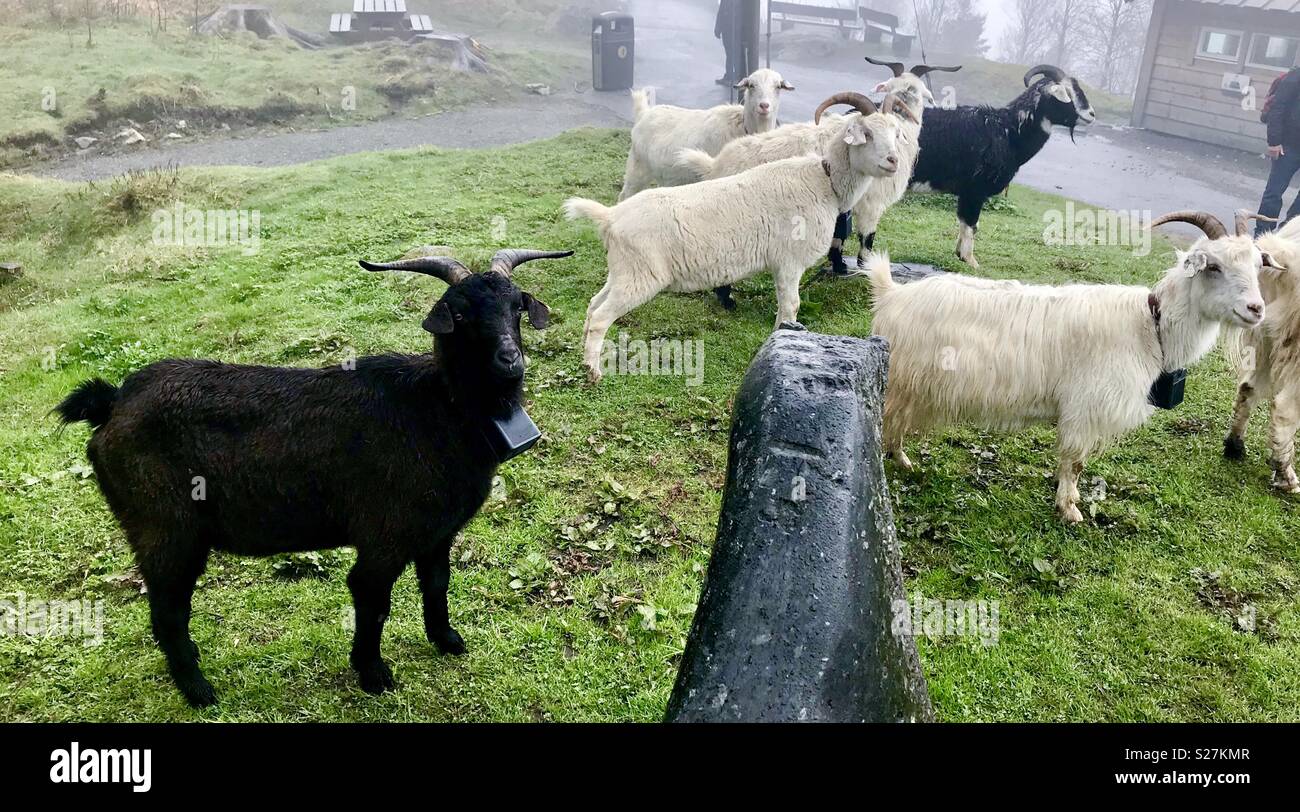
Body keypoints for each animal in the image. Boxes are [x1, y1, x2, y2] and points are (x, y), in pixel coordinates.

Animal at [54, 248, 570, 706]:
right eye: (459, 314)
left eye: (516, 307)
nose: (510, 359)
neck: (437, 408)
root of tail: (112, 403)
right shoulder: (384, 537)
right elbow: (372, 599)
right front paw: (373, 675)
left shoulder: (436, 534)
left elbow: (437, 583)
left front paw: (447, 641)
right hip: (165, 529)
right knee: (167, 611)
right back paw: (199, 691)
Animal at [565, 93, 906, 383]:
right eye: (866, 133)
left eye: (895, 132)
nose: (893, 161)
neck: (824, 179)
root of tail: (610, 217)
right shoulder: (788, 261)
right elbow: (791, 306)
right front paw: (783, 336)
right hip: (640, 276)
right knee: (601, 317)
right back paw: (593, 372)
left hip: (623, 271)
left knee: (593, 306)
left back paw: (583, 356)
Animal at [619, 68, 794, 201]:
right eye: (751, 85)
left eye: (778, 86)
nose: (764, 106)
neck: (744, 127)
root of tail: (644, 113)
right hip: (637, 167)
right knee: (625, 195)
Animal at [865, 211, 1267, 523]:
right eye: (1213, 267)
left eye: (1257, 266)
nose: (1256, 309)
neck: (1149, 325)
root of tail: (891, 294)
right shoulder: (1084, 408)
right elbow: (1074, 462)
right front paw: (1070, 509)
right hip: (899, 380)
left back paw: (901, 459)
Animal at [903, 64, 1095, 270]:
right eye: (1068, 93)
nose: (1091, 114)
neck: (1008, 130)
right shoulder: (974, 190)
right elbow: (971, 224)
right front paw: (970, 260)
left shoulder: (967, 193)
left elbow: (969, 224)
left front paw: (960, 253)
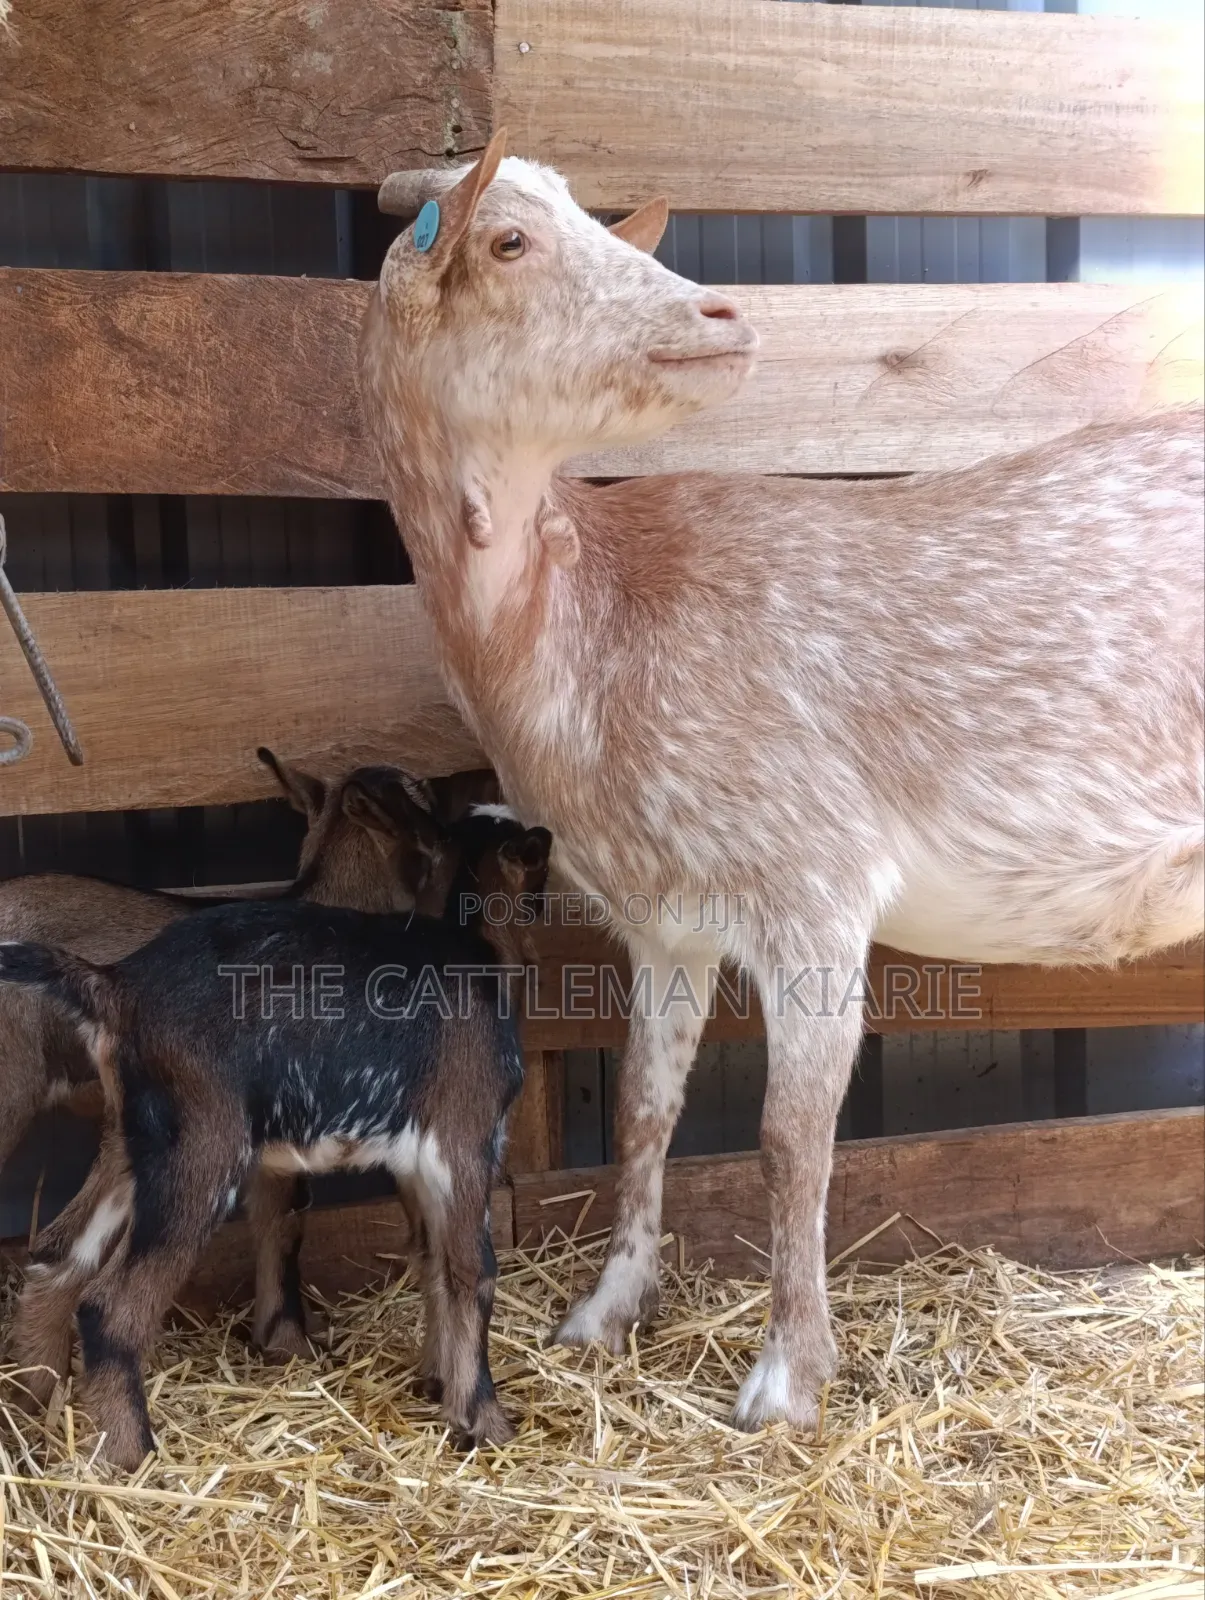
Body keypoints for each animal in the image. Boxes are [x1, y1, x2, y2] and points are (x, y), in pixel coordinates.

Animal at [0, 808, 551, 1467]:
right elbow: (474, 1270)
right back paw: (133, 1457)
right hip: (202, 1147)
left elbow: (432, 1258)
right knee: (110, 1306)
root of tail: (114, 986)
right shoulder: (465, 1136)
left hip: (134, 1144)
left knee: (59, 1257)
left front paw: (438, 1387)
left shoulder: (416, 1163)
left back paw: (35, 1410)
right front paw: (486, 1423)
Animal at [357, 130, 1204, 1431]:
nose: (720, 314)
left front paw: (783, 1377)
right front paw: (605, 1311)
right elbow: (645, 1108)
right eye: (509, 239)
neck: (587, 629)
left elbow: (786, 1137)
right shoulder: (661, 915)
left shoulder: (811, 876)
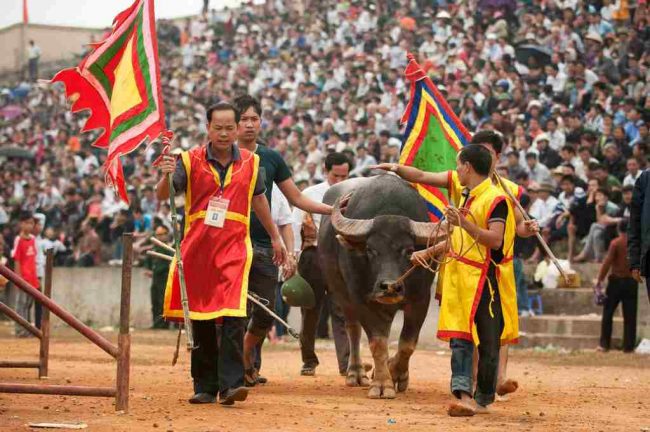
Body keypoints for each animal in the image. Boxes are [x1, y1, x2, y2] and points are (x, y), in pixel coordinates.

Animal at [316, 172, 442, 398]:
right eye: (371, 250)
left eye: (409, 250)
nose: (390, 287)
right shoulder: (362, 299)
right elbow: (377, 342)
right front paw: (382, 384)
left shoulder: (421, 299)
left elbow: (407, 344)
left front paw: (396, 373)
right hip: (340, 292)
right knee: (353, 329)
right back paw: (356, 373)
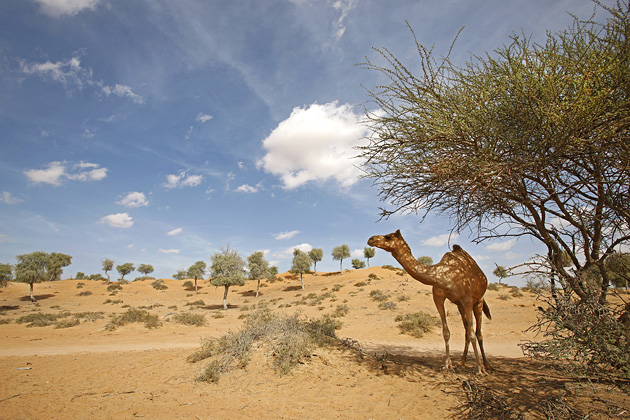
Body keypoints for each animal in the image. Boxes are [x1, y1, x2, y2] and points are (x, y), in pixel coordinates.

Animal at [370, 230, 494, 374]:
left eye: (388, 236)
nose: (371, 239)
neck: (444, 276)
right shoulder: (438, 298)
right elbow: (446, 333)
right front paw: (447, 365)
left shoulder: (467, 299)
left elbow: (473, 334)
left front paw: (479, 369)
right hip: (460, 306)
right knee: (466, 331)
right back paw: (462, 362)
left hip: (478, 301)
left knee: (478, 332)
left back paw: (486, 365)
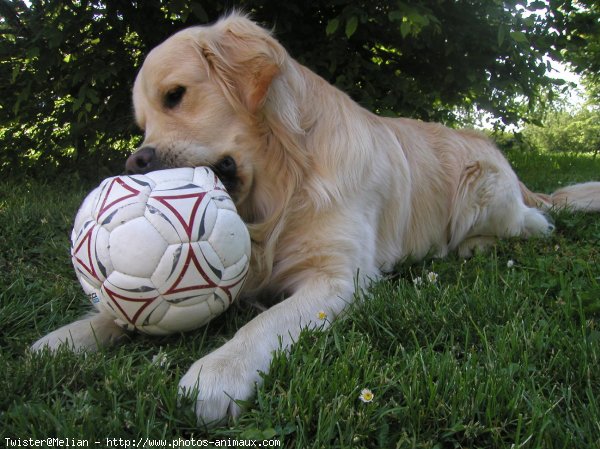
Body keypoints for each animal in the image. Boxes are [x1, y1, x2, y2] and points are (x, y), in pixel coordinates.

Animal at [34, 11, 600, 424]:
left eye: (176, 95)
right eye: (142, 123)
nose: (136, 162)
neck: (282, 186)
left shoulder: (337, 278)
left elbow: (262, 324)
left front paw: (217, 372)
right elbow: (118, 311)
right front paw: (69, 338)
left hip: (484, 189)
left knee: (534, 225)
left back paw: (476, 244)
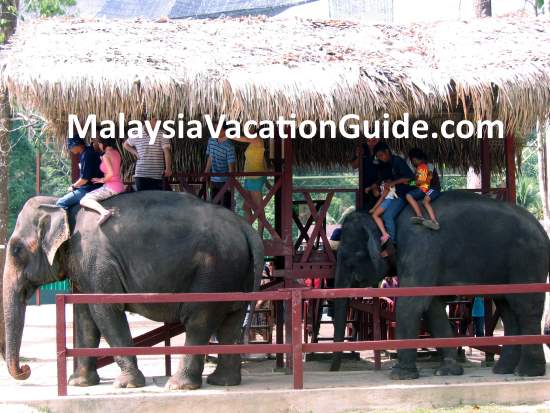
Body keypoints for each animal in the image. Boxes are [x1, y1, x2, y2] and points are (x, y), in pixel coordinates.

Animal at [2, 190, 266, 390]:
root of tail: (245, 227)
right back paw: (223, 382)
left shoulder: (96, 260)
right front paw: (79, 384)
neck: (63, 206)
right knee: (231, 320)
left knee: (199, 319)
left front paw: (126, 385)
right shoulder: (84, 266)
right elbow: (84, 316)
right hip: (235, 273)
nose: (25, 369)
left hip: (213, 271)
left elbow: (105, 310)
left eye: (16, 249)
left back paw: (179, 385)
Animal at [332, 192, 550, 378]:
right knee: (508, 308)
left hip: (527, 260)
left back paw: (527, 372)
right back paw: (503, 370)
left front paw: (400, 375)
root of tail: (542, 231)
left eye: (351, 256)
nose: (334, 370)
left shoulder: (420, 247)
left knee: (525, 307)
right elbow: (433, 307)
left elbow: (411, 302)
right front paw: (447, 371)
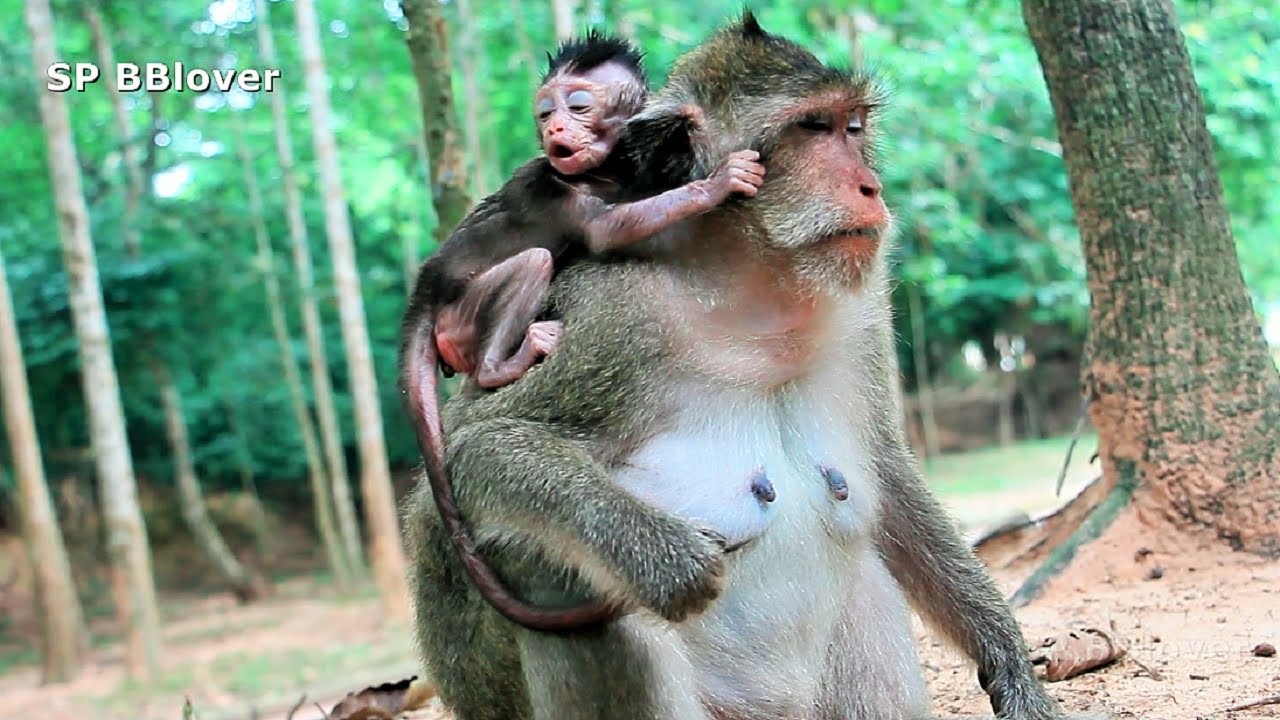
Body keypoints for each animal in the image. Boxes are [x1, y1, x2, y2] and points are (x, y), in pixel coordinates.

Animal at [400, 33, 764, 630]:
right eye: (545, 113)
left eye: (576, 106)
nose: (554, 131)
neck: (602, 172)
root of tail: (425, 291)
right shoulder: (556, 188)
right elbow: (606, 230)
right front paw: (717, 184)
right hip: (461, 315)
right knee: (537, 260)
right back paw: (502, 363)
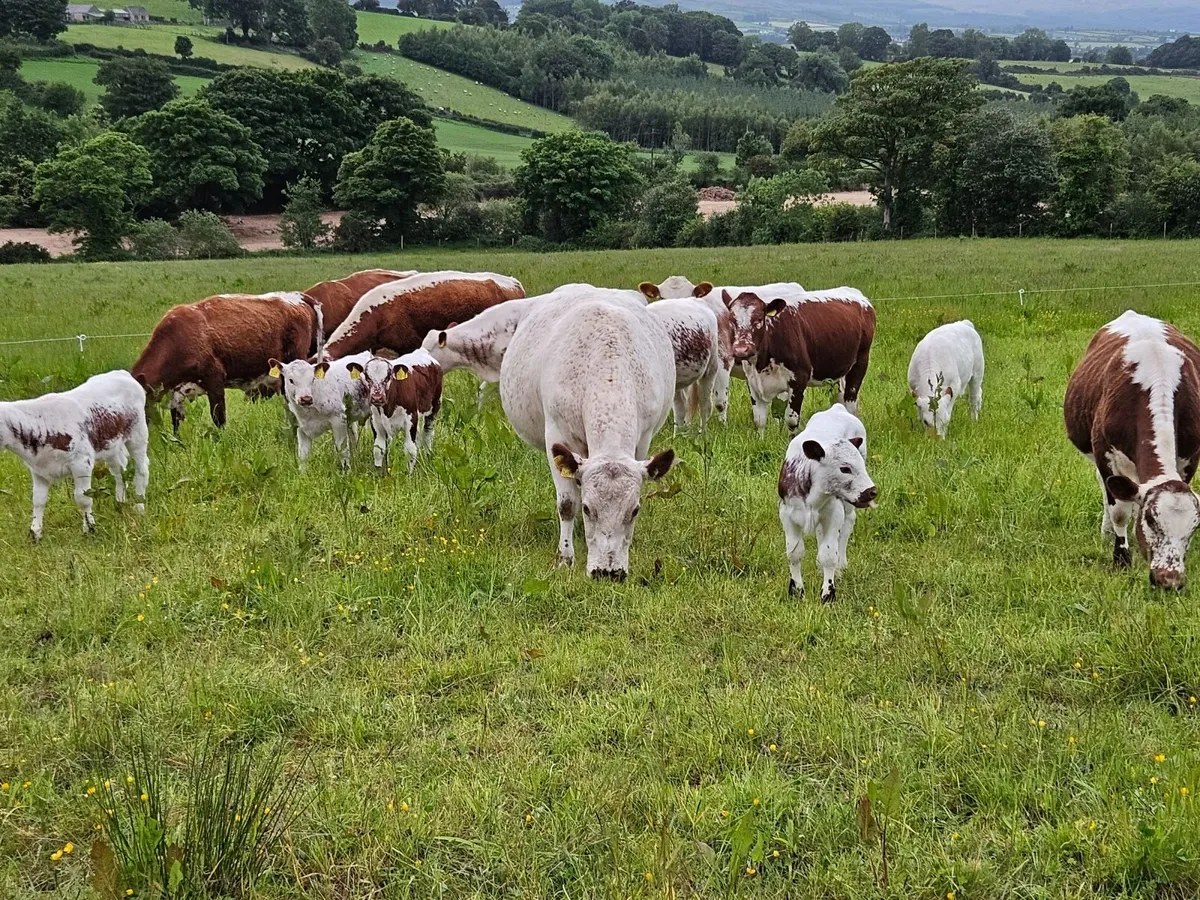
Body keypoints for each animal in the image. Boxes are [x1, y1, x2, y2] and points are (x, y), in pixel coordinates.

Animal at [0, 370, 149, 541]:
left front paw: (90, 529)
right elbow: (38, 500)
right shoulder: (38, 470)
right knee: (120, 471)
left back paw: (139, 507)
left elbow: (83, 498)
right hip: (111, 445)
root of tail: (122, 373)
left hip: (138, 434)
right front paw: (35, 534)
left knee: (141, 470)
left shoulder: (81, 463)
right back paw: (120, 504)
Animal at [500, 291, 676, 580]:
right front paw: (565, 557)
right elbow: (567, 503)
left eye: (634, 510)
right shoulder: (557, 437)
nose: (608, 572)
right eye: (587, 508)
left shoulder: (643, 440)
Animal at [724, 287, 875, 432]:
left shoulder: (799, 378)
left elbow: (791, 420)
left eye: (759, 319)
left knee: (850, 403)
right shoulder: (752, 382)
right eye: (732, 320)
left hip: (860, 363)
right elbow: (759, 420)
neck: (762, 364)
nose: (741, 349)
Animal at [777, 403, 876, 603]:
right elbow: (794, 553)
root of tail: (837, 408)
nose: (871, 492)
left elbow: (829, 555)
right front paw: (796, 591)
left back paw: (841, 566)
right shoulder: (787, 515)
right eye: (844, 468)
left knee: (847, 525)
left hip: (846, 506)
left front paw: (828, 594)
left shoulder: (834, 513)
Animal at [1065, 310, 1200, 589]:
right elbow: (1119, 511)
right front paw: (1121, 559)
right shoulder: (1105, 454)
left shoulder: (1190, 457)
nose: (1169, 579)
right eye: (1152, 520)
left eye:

Instructions for the task
For this exercise, copy each line of the data above exactly, from the first through the line containing "right eye: (1213, 267)", and drop the pictures.

Response
Body keypoints for each animal in the image. Boxes are [x1, y1, x2, y2] and points are (x, y), in pixel coordinates.

Animal at [54, 248, 570, 706]:
right eye: (459, 314)
left eye: (516, 307)
nose: (510, 359)
neck: (437, 408)
root of tail: (112, 403)
right shoulder: (384, 537)
right elbow: (372, 599)
right front paw: (373, 675)
left shoulder: (436, 534)
left elbow: (437, 583)
left front paw: (447, 641)
right hip: (165, 529)
right knee: (167, 611)
right back paw: (199, 691)
Animal at [565, 93, 906, 383]:
right eye: (866, 133)
left eye: (895, 132)
nose: (893, 161)
neck: (824, 179)
root of tail: (610, 217)
right shoulder: (788, 261)
right elbow: (791, 306)
right front paw: (783, 336)
right hip: (640, 276)
right knee: (601, 317)
right back paw: (593, 372)
left hip: (623, 271)
left knee: (593, 306)
left back paw: (583, 356)
Animal at [619, 68, 794, 201]:
right eye: (751, 85)
left eye: (778, 86)
nose: (764, 106)
neck: (744, 127)
root of tail: (644, 113)
right hip: (637, 167)
right knee: (625, 195)
Animal at [865, 211, 1267, 523]:
right eye: (1213, 267)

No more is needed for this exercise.